* Start TASK MATERIAL *

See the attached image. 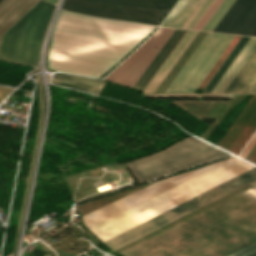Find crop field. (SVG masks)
I'll return each mask as SVG.
<instances>
[{
    "instance_id": "8a807250",
    "label": "crop field",
    "mask_w": 256,
    "mask_h": 256,
    "mask_svg": "<svg viewBox=\"0 0 256 256\" xmlns=\"http://www.w3.org/2000/svg\"><path fill=\"white\" fill-rule=\"evenodd\" d=\"M229 160V159H228ZM180 174L137 191L83 217L90 229L225 162ZM253 165L235 157L93 229L105 241L179 203H182L250 168ZM256 180V167L177 205L107 241L114 250Z\"/></svg>"
},
{
    "instance_id": "ac0d7876",
    "label": "crop field",
    "mask_w": 256,
    "mask_h": 256,
    "mask_svg": "<svg viewBox=\"0 0 256 256\" xmlns=\"http://www.w3.org/2000/svg\"><path fill=\"white\" fill-rule=\"evenodd\" d=\"M255 241L256 200L240 193L120 253L227 256Z\"/></svg>"
},
{
    "instance_id": "34b2d1b8",
    "label": "crop field",
    "mask_w": 256,
    "mask_h": 256,
    "mask_svg": "<svg viewBox=\"0 0 256 256\" xmlns=\"http://www.w3.org/2000/svg\"><path fill=\"white\" fill-rule=\"evenodd\" d=\"M152 29L59 10L42 67L99 78Z\"/></svg>"
},
{
    "instance_id": "412701ff",
    "label": "crop field",
    "mask_w": 256,
    "mask_h": 256,
    "mask_svg": "<svg viewBox=\"0 0 256 256\" xmlns=\"http://www.w3.org/2000/svg\"><path fill=\"white\" fill-rule=\"evenodd\" d=\"M227 155L230 154L190 136L127 164L141 183Z\"/></svg>"
},
{
    "instance_id": "f4fd0767",
    "label": "crop field",
    "mask_w": 256,
    "mask_h": 256,
    "mask_svg": "<svg viewBox=\"0 0 256 256\" xmlns=\"http://www.w3.org/2000/svg\"><path fill=\"white\" fill-rule=\"evenodd\" d=\"M54 5L40 0L1 38L0 59L36 67Z\"/></svg>"
},
{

* End TASK MATERIAL *

# TASK DETAILS
Pick out every line above that contains the string "white", matching case exactly, and copy each of those lines.

# EXERCISE RESULT
    "mask_svg": "<svg viewBox=\"0 0 256 256\" xmlns=\"http://www.w3.org/2000/svg\"><path fill=\"white\" fill-rule=\"evenodd\" d=\"M229 160V159H228ZM180 174L137 191L83 217L90 229L225 162ZM253 165L235 157L93 229L105 241L179 203H182L250 168ZM256 180V167L177 205L107 241L114 250Z\"/></svg>"
    "mask_svg": "<svg viewBox=\"0 0 256 256\" xmlns=\"http://www.w3.org/2000/svg\"><path fill=\"white\" fill-rule=\"evenodd\" d=\"M255 241L256 200L240 193L120 253L227 256Z\"/></svg>"
    "mask_svg": "<svg viewBox=\"0 0 256 256\" xmlns=\"http://www.w3.org/2000/svg\"><path fill=\"white\" fill-rule=\"evenodd\" d=\"M152 29L59 10L42 67L99 78Z\"/></svg>"
    "mask_svg": "<svg viewBox=\"0 0 256 256\" xmlns=\"http://www.w3.org/2000/svg\"><path fill=\"white\" fill-rule=\"evenodd\" d=\"M227 155L230 154L190 136L127 164L141 183Z\"/></svg>"
    "mask_svg": "<svg viewBox=\"0 0 256 256\" xmlns=\"http://www.w3.org/2000/svg\"><path fill=\"white\" fill-rule=\"evenodd\" d=\"M54 5L40 0L1 38L0 59L36 67Z\"/></svg>"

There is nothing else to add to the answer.